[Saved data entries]
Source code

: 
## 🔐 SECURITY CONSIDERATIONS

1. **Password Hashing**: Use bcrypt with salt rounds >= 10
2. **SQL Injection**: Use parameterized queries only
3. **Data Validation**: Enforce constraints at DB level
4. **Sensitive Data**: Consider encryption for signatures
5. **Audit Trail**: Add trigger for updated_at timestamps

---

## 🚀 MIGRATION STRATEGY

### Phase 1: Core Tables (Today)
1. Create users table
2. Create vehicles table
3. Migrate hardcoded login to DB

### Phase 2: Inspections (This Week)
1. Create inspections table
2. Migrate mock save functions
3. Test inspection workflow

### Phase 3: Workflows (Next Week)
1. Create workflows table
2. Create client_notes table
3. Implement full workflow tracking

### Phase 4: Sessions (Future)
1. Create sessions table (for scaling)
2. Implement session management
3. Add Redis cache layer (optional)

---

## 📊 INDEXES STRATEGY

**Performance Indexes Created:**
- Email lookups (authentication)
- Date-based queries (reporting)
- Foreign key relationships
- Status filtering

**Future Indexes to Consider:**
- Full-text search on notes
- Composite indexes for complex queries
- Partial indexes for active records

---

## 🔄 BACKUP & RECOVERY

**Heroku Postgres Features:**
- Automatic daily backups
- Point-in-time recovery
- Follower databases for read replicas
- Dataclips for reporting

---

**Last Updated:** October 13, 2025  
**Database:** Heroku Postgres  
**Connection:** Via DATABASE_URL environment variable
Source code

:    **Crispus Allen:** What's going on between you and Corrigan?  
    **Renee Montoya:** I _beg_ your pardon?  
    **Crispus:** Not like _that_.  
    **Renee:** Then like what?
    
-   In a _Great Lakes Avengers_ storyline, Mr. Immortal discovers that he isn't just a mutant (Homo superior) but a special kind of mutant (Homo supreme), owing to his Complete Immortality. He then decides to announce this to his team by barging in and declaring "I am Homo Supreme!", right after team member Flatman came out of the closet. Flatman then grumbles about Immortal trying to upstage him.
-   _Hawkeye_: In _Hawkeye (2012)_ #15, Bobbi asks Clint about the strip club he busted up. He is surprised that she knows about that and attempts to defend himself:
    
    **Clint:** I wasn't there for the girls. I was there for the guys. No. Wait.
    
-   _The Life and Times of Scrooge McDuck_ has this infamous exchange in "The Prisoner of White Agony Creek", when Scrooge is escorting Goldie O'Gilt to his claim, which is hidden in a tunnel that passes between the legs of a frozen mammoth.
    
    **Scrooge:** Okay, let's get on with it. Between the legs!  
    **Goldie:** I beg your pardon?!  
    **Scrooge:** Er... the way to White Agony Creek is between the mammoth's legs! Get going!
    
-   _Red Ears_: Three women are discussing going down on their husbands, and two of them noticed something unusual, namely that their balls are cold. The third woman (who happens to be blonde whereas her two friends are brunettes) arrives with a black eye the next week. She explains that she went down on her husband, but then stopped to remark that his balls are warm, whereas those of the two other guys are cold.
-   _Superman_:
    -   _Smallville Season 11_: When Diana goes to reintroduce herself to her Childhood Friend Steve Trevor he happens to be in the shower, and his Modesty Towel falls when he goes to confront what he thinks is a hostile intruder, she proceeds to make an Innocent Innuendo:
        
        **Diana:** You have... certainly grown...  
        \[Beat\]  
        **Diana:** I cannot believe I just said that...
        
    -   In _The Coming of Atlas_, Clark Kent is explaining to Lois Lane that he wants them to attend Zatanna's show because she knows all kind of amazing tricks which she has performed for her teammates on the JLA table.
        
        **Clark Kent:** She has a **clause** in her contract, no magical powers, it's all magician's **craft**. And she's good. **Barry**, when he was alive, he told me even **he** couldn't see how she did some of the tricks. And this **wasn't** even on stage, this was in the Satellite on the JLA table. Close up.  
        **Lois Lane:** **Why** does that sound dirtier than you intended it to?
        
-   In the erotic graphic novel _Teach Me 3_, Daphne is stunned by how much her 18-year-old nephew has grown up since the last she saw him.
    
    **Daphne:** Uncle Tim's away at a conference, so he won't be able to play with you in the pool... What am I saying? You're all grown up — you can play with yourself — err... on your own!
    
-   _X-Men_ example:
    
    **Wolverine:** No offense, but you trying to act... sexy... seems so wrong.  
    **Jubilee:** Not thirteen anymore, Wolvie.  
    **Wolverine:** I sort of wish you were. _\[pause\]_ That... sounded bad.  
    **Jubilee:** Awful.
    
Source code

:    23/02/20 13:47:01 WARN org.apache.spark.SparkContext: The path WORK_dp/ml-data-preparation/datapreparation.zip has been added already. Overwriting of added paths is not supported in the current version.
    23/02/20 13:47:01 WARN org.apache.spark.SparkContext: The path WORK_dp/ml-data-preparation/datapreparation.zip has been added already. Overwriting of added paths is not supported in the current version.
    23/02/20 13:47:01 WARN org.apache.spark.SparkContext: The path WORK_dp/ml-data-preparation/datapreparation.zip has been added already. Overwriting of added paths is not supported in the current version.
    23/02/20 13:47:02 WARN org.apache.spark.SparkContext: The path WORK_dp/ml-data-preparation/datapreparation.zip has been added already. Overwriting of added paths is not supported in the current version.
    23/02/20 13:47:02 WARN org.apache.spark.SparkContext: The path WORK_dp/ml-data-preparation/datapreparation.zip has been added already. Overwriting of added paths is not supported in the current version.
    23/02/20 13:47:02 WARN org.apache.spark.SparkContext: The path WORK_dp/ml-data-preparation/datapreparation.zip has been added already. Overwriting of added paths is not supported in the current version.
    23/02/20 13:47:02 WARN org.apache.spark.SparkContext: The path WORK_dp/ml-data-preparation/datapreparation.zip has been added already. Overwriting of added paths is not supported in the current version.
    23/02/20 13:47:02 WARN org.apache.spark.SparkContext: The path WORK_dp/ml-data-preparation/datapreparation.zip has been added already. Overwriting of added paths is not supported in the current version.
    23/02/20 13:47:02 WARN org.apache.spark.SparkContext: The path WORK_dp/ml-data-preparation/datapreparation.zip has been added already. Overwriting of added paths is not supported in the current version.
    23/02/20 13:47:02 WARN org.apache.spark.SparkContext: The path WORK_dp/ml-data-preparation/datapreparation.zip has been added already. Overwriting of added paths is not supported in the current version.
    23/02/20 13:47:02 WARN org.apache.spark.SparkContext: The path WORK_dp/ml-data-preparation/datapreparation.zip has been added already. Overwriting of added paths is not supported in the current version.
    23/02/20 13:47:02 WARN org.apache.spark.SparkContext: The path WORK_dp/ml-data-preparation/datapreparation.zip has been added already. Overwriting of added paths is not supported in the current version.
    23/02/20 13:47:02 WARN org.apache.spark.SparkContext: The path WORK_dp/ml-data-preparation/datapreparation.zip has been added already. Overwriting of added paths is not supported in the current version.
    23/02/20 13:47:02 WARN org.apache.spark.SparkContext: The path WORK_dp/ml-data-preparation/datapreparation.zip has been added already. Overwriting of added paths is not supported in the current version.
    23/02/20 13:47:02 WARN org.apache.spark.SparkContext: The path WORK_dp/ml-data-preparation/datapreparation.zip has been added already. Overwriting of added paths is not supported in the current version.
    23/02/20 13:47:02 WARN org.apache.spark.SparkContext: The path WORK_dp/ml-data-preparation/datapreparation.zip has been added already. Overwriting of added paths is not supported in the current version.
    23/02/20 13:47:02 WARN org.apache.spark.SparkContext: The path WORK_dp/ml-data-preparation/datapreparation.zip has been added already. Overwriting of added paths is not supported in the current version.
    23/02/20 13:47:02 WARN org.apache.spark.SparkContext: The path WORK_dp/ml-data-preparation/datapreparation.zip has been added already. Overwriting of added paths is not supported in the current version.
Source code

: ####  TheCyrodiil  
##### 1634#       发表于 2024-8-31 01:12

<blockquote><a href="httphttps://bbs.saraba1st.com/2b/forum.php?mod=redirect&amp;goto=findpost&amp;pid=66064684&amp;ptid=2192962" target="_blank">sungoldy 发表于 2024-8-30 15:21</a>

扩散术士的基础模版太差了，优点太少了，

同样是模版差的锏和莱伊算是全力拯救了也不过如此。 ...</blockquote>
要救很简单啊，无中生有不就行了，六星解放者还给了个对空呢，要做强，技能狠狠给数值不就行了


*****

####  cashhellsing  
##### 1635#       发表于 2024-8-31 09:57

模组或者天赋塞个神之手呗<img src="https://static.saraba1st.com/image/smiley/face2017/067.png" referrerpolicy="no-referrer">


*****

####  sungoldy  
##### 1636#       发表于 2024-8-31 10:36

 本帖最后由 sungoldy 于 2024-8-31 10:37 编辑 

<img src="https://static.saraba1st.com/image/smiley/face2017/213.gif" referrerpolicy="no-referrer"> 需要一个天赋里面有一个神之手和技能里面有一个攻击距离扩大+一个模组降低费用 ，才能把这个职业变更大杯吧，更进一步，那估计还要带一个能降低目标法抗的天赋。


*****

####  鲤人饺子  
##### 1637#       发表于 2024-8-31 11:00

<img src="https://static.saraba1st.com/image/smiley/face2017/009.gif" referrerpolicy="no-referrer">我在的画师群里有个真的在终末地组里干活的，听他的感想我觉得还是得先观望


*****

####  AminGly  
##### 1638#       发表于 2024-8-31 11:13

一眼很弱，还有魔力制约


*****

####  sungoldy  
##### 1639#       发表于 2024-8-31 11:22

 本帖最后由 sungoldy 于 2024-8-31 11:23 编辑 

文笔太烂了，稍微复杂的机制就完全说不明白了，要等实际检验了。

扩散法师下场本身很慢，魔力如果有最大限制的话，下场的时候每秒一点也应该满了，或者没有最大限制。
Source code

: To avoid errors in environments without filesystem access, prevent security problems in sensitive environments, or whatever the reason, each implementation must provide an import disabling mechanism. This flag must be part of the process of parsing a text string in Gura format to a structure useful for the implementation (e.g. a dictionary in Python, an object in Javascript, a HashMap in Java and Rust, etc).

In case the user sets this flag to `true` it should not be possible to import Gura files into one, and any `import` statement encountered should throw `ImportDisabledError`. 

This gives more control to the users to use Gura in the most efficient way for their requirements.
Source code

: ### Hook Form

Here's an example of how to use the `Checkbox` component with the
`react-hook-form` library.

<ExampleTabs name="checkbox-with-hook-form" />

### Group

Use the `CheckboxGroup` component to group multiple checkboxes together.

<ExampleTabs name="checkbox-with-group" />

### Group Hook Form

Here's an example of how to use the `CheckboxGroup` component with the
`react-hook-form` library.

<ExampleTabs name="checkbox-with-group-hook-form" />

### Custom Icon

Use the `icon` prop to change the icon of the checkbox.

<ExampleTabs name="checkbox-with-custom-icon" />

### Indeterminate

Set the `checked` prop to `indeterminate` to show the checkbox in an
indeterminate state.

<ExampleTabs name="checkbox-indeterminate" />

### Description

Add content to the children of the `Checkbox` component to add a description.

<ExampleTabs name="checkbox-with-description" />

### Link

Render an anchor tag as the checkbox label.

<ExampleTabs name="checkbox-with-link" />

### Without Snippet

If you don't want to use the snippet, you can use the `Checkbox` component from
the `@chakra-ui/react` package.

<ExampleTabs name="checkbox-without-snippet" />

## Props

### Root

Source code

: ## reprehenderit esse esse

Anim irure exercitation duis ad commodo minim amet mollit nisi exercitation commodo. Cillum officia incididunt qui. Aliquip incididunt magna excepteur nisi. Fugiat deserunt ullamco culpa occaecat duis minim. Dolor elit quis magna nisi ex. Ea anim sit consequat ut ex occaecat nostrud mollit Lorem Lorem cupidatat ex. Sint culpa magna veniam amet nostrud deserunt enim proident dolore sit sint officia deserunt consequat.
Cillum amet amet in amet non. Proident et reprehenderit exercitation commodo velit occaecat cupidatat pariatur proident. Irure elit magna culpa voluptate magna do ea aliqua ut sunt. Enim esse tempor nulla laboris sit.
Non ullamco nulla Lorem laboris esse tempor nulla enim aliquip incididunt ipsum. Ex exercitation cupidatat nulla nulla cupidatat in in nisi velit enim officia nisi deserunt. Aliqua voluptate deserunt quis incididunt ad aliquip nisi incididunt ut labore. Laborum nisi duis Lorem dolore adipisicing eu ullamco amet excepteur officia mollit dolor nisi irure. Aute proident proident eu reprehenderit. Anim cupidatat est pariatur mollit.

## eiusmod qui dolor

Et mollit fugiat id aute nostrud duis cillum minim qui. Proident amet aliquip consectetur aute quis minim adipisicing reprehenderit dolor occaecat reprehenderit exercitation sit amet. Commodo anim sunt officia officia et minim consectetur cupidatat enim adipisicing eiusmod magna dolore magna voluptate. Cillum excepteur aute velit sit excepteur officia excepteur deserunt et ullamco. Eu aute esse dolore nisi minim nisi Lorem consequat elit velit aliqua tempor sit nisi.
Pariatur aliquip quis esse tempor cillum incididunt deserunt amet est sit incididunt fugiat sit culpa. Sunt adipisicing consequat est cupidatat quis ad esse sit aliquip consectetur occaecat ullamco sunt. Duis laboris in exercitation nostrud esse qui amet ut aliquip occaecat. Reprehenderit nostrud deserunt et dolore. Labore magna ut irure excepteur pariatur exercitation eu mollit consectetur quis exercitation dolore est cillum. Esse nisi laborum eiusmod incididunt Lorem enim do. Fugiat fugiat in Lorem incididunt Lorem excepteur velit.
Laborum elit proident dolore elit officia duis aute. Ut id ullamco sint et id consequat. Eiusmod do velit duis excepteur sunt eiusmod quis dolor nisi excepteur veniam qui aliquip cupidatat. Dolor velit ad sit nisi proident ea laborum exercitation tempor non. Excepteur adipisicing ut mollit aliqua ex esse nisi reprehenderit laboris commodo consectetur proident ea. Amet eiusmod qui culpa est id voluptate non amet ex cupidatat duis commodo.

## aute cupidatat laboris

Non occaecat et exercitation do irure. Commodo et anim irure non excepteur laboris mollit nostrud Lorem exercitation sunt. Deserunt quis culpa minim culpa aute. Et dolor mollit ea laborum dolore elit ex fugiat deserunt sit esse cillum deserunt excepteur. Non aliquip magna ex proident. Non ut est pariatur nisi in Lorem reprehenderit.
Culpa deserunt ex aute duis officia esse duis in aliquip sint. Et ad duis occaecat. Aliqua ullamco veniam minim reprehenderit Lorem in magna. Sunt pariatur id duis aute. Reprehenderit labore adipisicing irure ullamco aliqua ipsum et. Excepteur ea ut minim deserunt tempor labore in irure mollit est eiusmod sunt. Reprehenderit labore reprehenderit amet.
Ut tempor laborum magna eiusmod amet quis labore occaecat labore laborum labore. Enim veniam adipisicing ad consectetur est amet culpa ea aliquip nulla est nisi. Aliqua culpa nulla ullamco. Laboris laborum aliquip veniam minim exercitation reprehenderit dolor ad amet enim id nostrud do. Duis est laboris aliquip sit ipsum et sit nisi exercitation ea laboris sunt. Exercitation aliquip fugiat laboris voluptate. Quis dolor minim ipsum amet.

— Your task —
Please give the lines again, starting with the line that contains "to upstage him." and going on through the line that contains "just said that...", with "mammoth" switched to "mastodon" and everything else unchanged.

— Expected answer —
-   In a _Great Lakes Avengers_ storyline, Mr. Immortal discovers that he isn't just a mutant (Homo superior) but a special kind of mutant (Homo supreme), owing to his Complete Immortality. He then decides to announce this to his team by barging in and declaring "I am Homo Supreme!", right after team member Flatman came out of the closet. Flatman then grumbles about Immortal trying to upstage him.
-   _Hawkeye_: In _Hawkeye (2012)_ #15, Bobbi asks Clint about the strip club he busted up. He is surprised that she knows about that and attempts to defend himself:
    
    **Clint:** I wasn't there for the girls. I was there for the guys. No. Wait.
    
-   _The Life and Times of Scrooge McDuck_ has this infamous exchange in "The Prisoner of White Agony Creek", when Scrooge is escorting Goldie O'Gilt to his claim, which is hidden in a tunnel that passes between the legs of a frozen mastodon.
    
    **Scrooge:** Okay, let's get on with it. Between the legs!  
    **Goldie:** I beg your pardon?!  
    **Scrooge:** Er... the way to White Agony Creek is between the mastodon's legs! Get going!
    
-   _Red Ears_: Three women are discussing going down on their husbands, and two of them noticed something unusual, namely that their balls are cold. The third woman (who happens to be blonde whereas her two friends are brunettes) arrives with a black eye the next week. She explains that she went down on her husband, but then stopped to remark that his balls are warm, whereas those of the two other guys are cold.
-   _Superman_:
    -   _Smallville Season 11_: When Diana goes to reintroduce herself to her Childhood Friend Steve Trevor he happens to be in the shower, and his Modesty Towel falls when he goes to confront what he thinks is a hostile intruder, she proceeds to make an Innocent Innuendo:
        
        **Diana:** You have... certainly grown...  
        \[Beat\]  
        **Diana:** I cannot believe I just said that...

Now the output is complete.